Re: [PATCH] mm: migrate: buffer_migrate_folio_norefs() fallback migrate not uptodate pages

From: Zhihao Cheng
Date: Thu Aug 25 2022 - 07:32:26 EST


在 2022/8/25 18:57, Jan Kara 写道:
On Thu 25-08-22 16:01:46, Zhihao Cheng wrote:
From: Zhang Yi <yi.zhang@xxxxxxxxxx>

Recently we notice that ext4 filesystem occasionally fail to read
metadata from disk and report error message, but the disk and block
layer looks fine. After analyse, we lockon commit 88dbcbb3a484
("blkdev: avoid migration stalls for blkdev pages"). It provide a
migration method for the bdev, we could move page that has buffers
without extra users now, but it will lock the buffers on the page, which
breaks a lot of current filesystem's fragile metadata read operations,
like ll_rw_block() for common usage and ext4_read_bh_lock() for ext4,
these helpers just trylock the buffer and skip submit IO if it lock
failed, many callers just wait_on_buffer() and conclude IO error if the
buffer is not uptodate after buffer unlocked.

This issue could be easily reproduced by add some delay just after
buffer_migrate_lock_buffers() in __buffer_migrate_folio() and do
fsstress on ext4 filesystem.

EXT4-fs error (device pmem1): __ext4_find_entry:1658: inode #73193:
comm fsstress: reading directory lblock 0
EXT4-fs error (device pmem1): __ext4_find_entry:1658: inode #75334:
comm fsstress: reading directory lblock 0

Something like ll_rw_block() should be used carefully and seems could
only be safely used for the readahead case.

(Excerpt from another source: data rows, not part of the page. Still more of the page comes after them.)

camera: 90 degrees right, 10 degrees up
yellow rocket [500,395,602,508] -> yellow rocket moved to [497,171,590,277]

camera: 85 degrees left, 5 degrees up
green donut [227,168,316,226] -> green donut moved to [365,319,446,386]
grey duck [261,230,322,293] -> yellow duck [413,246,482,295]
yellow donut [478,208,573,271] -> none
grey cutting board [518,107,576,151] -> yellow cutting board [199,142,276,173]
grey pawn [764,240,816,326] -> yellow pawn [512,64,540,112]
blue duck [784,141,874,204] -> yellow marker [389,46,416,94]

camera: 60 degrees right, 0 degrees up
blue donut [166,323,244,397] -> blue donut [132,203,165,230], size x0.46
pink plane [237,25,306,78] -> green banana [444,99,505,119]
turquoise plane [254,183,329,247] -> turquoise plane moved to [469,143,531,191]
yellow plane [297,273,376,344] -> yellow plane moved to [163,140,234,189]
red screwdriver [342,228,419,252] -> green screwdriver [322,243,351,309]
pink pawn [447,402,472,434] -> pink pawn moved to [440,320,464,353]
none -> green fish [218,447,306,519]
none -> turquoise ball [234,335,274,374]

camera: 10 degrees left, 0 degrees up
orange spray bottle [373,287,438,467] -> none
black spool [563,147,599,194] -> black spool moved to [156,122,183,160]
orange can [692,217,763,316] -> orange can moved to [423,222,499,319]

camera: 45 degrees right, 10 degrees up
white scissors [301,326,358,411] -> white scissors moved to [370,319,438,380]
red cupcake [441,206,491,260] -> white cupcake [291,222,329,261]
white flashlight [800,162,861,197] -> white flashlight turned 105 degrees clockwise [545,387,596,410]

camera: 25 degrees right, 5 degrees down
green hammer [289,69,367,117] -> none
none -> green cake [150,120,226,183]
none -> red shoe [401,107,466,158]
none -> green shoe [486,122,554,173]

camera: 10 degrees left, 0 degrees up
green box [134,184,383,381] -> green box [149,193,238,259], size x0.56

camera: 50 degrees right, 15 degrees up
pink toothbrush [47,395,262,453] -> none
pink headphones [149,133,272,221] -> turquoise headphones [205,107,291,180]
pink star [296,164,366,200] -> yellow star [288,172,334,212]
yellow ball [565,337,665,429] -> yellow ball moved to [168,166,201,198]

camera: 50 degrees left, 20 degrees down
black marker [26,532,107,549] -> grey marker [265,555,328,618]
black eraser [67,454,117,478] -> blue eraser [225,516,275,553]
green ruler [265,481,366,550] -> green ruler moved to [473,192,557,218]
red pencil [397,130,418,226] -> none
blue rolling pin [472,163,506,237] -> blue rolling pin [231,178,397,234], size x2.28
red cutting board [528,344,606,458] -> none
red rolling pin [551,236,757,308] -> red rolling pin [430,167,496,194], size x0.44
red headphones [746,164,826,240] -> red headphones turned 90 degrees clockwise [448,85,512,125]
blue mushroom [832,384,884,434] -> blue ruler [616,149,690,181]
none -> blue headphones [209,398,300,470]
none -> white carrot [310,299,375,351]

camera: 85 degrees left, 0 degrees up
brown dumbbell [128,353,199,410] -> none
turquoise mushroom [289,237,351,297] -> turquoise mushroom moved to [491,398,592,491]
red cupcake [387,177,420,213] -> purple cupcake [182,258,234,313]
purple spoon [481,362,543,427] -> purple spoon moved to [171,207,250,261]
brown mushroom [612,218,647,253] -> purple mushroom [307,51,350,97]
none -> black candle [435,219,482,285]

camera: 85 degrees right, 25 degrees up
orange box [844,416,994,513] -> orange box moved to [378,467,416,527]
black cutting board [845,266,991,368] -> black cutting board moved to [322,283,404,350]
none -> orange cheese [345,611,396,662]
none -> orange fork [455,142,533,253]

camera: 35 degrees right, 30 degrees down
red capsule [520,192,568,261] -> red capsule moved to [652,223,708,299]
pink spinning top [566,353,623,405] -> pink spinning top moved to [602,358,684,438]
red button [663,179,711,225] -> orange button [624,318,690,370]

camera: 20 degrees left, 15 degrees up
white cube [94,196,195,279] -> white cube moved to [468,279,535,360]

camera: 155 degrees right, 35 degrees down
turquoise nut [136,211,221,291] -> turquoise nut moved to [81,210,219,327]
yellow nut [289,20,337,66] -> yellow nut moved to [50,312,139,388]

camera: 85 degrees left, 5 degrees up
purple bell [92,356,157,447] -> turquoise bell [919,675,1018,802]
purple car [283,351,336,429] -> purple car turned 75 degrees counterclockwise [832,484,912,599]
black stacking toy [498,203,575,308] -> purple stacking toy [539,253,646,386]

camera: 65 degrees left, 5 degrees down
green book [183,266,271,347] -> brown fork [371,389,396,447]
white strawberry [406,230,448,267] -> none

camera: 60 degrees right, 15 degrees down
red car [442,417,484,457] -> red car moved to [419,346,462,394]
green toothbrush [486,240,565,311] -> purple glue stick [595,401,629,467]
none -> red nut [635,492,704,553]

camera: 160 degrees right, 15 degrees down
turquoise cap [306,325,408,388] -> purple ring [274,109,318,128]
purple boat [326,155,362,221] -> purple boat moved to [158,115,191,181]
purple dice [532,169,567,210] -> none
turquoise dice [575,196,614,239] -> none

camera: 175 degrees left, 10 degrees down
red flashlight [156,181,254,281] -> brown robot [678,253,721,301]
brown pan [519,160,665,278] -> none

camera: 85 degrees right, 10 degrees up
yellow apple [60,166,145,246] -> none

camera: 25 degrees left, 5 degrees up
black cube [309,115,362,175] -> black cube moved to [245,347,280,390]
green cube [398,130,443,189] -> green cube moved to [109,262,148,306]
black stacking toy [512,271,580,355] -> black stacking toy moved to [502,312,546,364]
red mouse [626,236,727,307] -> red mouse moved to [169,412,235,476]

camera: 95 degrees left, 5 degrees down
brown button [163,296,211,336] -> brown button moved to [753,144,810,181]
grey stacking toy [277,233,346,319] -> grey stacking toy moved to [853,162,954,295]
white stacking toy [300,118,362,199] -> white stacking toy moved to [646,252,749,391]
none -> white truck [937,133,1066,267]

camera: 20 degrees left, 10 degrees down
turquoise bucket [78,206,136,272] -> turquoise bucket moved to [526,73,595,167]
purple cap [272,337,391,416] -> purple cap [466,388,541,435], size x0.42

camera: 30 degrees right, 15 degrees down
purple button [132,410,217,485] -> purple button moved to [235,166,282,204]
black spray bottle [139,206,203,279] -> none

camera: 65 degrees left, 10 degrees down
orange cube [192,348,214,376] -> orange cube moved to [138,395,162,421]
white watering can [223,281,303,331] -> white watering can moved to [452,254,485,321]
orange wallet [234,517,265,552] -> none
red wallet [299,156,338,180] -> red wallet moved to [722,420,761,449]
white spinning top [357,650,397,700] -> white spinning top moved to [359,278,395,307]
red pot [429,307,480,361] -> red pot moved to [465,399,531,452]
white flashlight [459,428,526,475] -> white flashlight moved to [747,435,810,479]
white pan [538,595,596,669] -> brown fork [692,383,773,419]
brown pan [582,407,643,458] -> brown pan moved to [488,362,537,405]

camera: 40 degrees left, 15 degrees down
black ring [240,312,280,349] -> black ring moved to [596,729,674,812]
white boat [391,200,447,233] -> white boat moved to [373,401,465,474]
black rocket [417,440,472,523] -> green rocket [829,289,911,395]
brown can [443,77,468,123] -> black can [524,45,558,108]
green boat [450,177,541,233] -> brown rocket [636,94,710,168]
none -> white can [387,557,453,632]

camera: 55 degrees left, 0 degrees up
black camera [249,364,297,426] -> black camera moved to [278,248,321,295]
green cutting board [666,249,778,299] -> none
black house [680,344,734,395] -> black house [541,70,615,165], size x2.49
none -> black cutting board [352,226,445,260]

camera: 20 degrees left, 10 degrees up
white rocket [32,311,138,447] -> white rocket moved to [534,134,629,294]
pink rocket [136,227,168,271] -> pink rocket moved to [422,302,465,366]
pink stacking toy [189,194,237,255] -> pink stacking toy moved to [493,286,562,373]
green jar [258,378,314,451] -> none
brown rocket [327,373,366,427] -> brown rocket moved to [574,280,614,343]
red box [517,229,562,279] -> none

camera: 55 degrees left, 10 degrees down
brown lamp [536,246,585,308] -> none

So the best way is to fix
the read operations in filesystem in the long run, but now let us avoid
this issue first. This patch avoid this issue by fallback to migrate
pages that are not uotodate like fallback_migrate_folio(), those pages
that has buffers may probably do read operation soon.

Fixes: 88dbcbb3a484 ("blkdev: avoid migration stalls for blkdev pages")
Signed-off-by: Zhang Yi <yi.zhang@xxxxxxxxxx>
Signed-off-by: Zhihao Cheng <chengzhihao1@xxxxxxxxxx>

Thanks for the analysis and the fix! As you noted above this is actually a
bug in the filesystems that they assume that locked buffer means it is
under IO. Usually that is the case but there are other places that lock
the buffer without doing IO. Page migration is one of them, jbd2 machinery
another one, there may be others.

So I think this really ought to be fixed in filesystems instead of papering
over the bug in the migration code. I agree this is more work but we will
reduce the technical debt, not increase it :). Honestly, ll_rw_block()
should just die. It is actively dangerous to use. Instead we should have
one call for readahead of bhs and the rest should be converted to
submit_bh() or similar calls. There are like 25 callers remaining so it
won't be even that hard.

And then we have the same buggy code as in ll_rw_block() copied to
ext4_bread_batch() (ext4_read_bh_lock() in particular) so that needs to be
fixed as well...

Honza

You are right, Jan. I totally agree with you. It seems that I shouldn't have been lazy.